Build one from the environment with MemoryConfig.from_environment().

Backend protocols — attune.memory.backend

Protocol Methods
MemoryBackend stash(key, value, ttl, agent_id), retrieve(key, agent_id), delete(key), keys(pattern), is_connected(), get_stats(), close(), supports_realtime(), supports_distributed().
SearchableMemoryBackend Extends MemoryBackend with search(query, limit), remember(content, ...), promote(session_id), prune(max_age_days), recent(limit).

Both are @runtime_checkable — any class implementing the methods satisfies the protocol.

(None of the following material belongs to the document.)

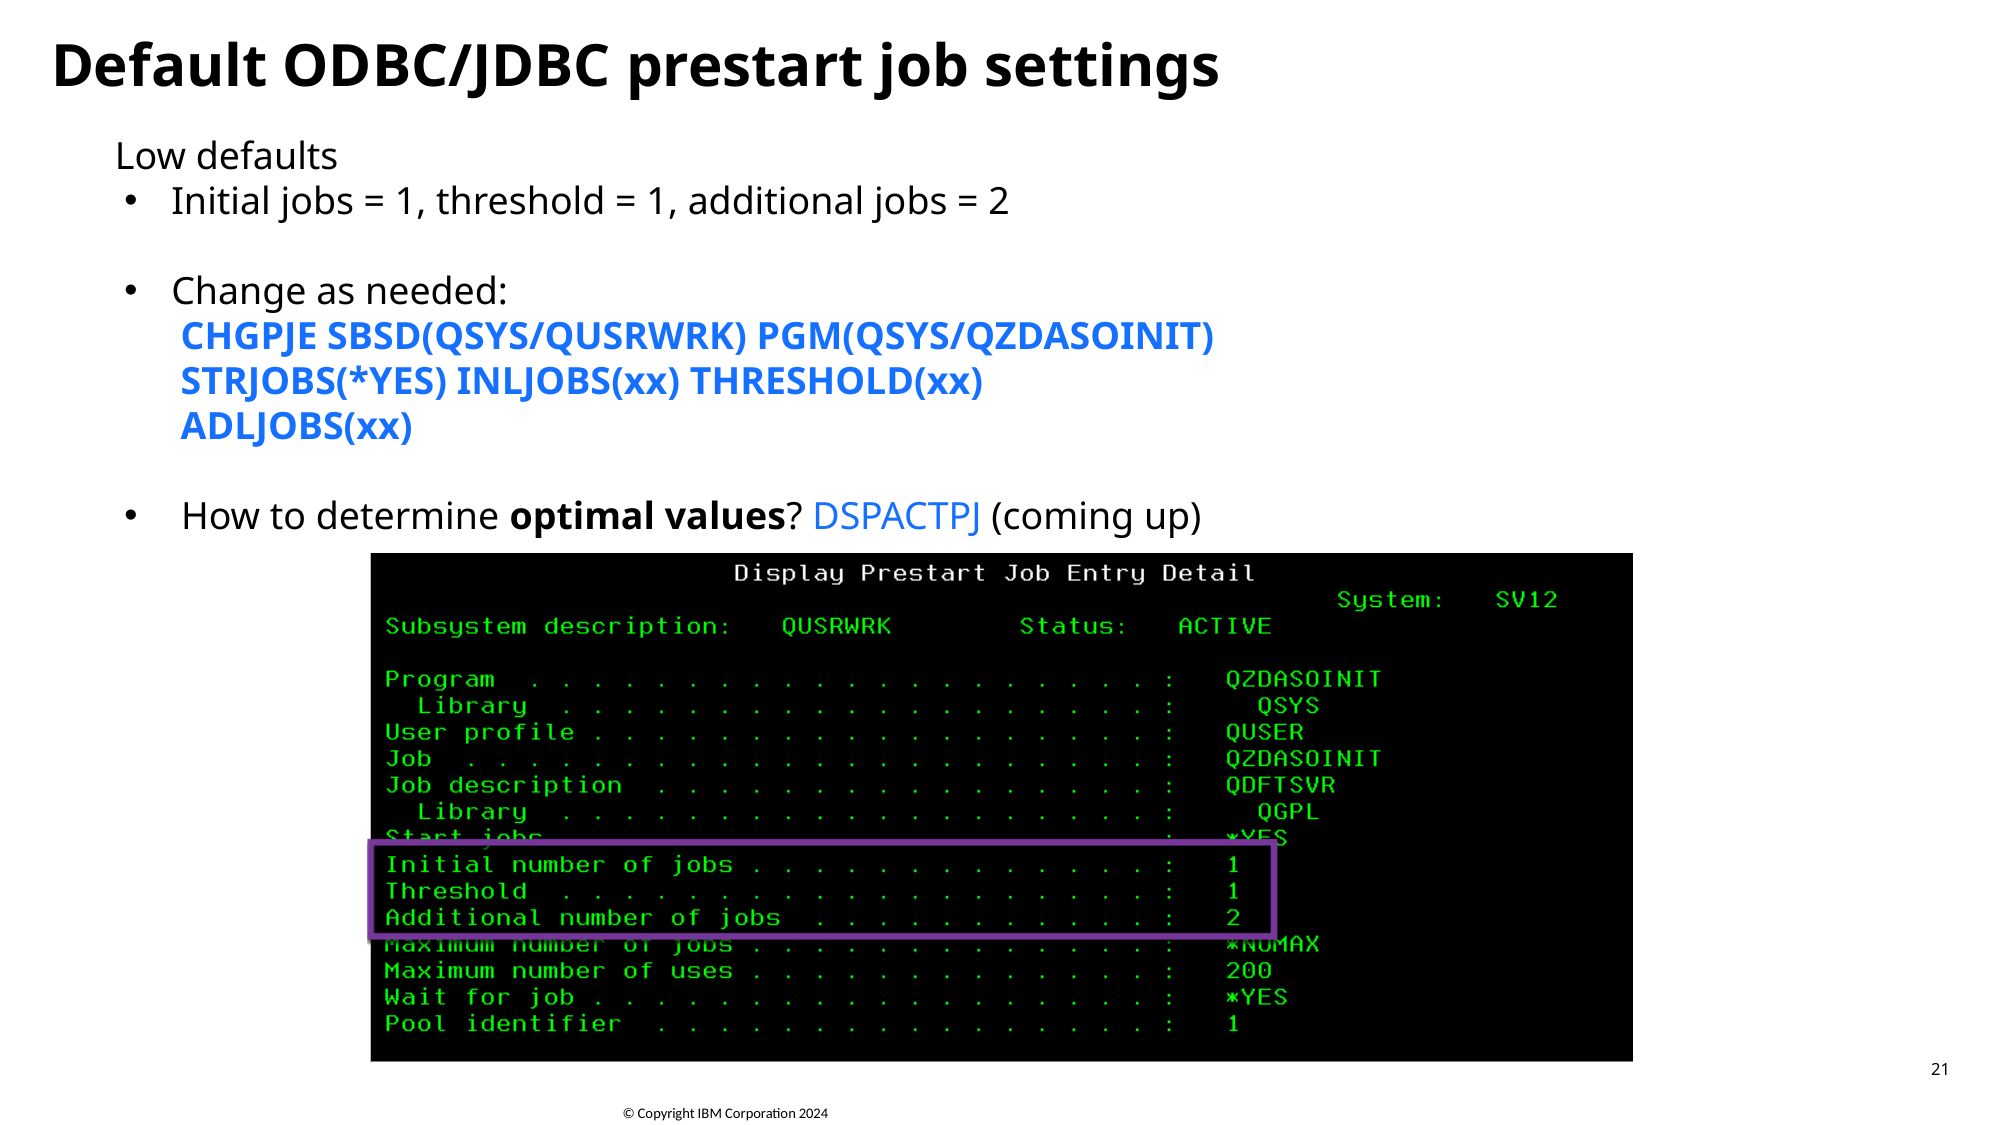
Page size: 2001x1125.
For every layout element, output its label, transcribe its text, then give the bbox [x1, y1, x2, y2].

Security and loader surface — attune.memory

Symbol Role
Classification PUBLIC / INTERNAL / SENSITIVE.
PIIScrubber Strips personally identifiable information before storage.
SecretsDetector Flags credential-like content.
AuditLogger Records writes/reads as AuditEvents for compliance.
ClaudeMemoryLoader Resolves + merges CLAUDE.md levels; entry point load_all_memory().
MemoryControlPanel Runtime management — browse, export, and clear stored memory.

Entry points

Surface Invocation
Python (recommended) from attune.memory import UnifiedMemory.
Custom backend Implement MemoryBackend / SearchableMemoryBackend (from attune.memory.backend).
Static context ClaudeMemoryLoader().load_all_memory().
Runtime management MemoryControlPanel.